Leftist challenger Andrés Manuel López Obrador says the judges' unanimous rejection of his complaints is "offensive and unacceptable for millions of Mexicans." He vowed not to recognize a government led by Calderón and the ruling National Action Party.

The seven-judge Federal Electoral Tribunal reported it examined 375 challenges to the July 2 election, and discarded about one-half of one percent of the 41 million ballots, due to irregularities. The court said it found no evidence of massive fraud, or any indication that further recounts would tip the election from Calderón to López Obrador.

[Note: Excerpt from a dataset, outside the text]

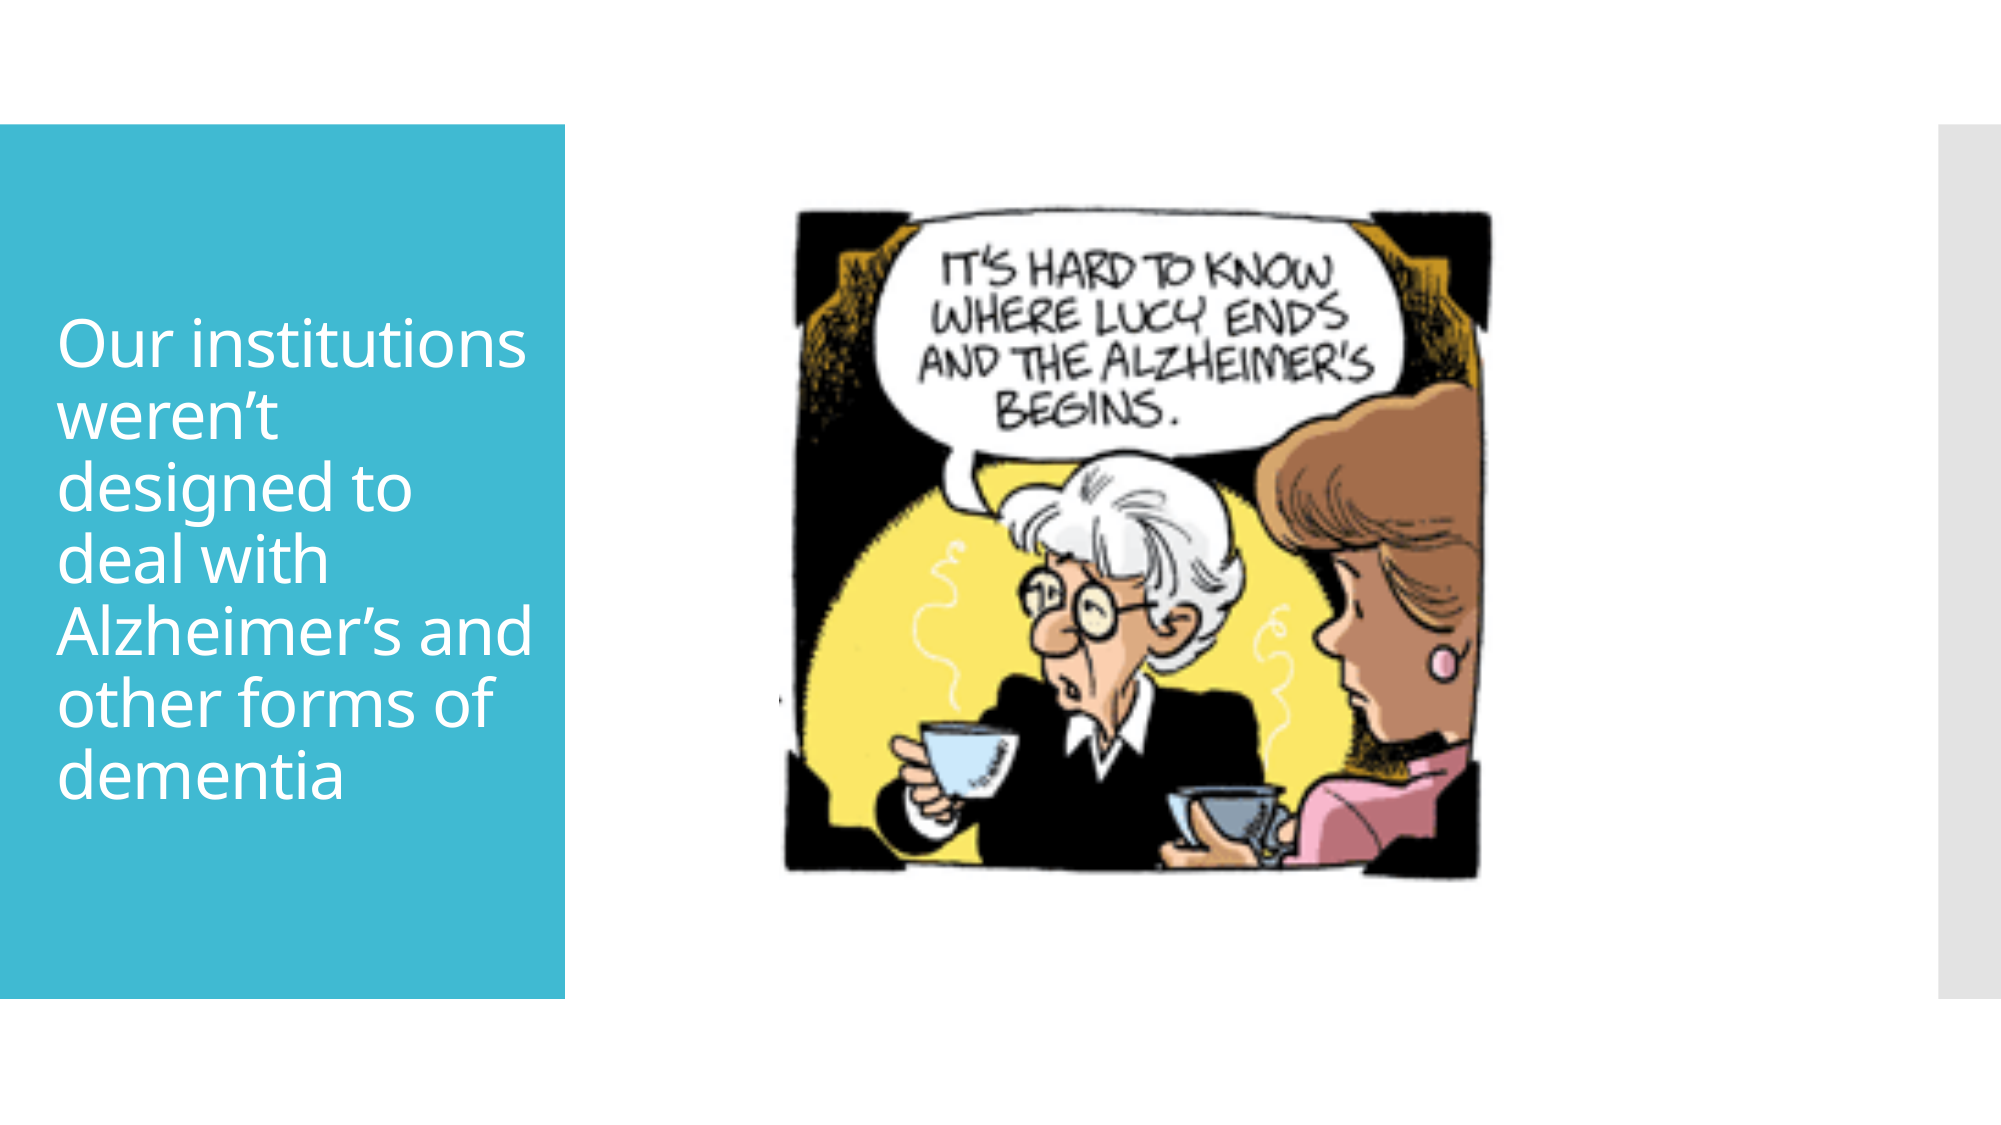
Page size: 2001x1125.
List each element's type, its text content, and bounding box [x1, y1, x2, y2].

picture [779, 184, 1512, 895]
title Our institutions weren’t designed to deal with Alzheimer’s and other forms of dementia [41, 184, 569, 940]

The court's action cost each of the two main presidential candidates roughly the same amount of votes, and shaved fewer than 5,000 votes from Calderón's reported victory margin. Earlier tabulations had shown the former energy minister winning by 244,000 votes - less than six-tenths of one percent.

The electoral tribunal's rulings are final and cannot be appealed. The judges still must report whether the entire election was fair and certify the winner, but Monday's rulings suggest those declarations - due by September 6 - are now a formality.

If Calderón is named president-elect, he would replace Mexico's outgoing head of state, Vicente Fox, on December 1.

López Obrador had been asking for a full recount of all ballots cast last month, on the grounds that massive vote fraud tipped the election to his opponent. The president of the electoral tribunal, Leonel Castillo, is quoted by Reuters as saying those claims are "completely unfounded."

Members of López Obrador's Party of the Democratic Revolution have been protesting the election results for weeks, with rallies and acts of civil disobedience, including a continuing blockade of the main avenue in downtown Mexico City.

López Obrador is calling for a national assembly on September 16 in the the capital's main square, the Plaza de la Constitución, to decide the future of his supporters' civil disobedience campaign. He has suggested the assembly could name him president of an alternative government.

Calderón pledged Monday that his administration would work to ease class differences in Mexico by helping low-income groups such as sugar cane workers, peasant farmers, artisans and indigenous people. The 44-year-old candidate of the ruling National Action Party says he will strive to create "one single, strongly developed Mexico with solid economic growth."